The unions are dismissive of alternative certification for people who want to teach--liberal arts graduates or people from other industries--without having to acquire teaching degrees. Advocates of alternative certification like Silber push it as a way to increase the number and quality of interested teachers. But while 100,000 teachers have been licensed through alternative programs, union leaders remain cool to the idea: "If John Silber wants to take a job in any school in America, I'll help him get his alternative certification. But this is not how to attract better teachers," says Feldman.

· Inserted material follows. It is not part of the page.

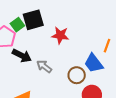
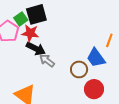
red star: (60, 35) -> (30, 33), moved
black arrow: (22, 56) -> (36, 49), moved

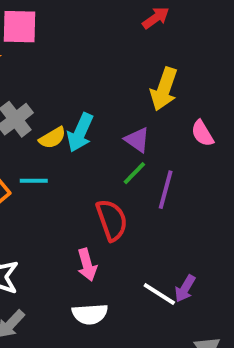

Union leaders, education experts and even some politicians agree on one thing: teachers' salaries need a big boost to attract and retain high-achieving candidates. (On average, first-year teachers make $25,000 a year.) In response to his state's teacher-testing debacle, Massachusetts senate president Thomas Birmingham last week proposed spending $100 million toward giving top college graduates a $20,000 bonus to lure them into teaching. Senator Kerry too called for "raising teacher salaries and paying [them] like professionals." Given the scope of the teaching crisis and the priority voters make of education, politicians of both parties might just agree to throw money at the problem.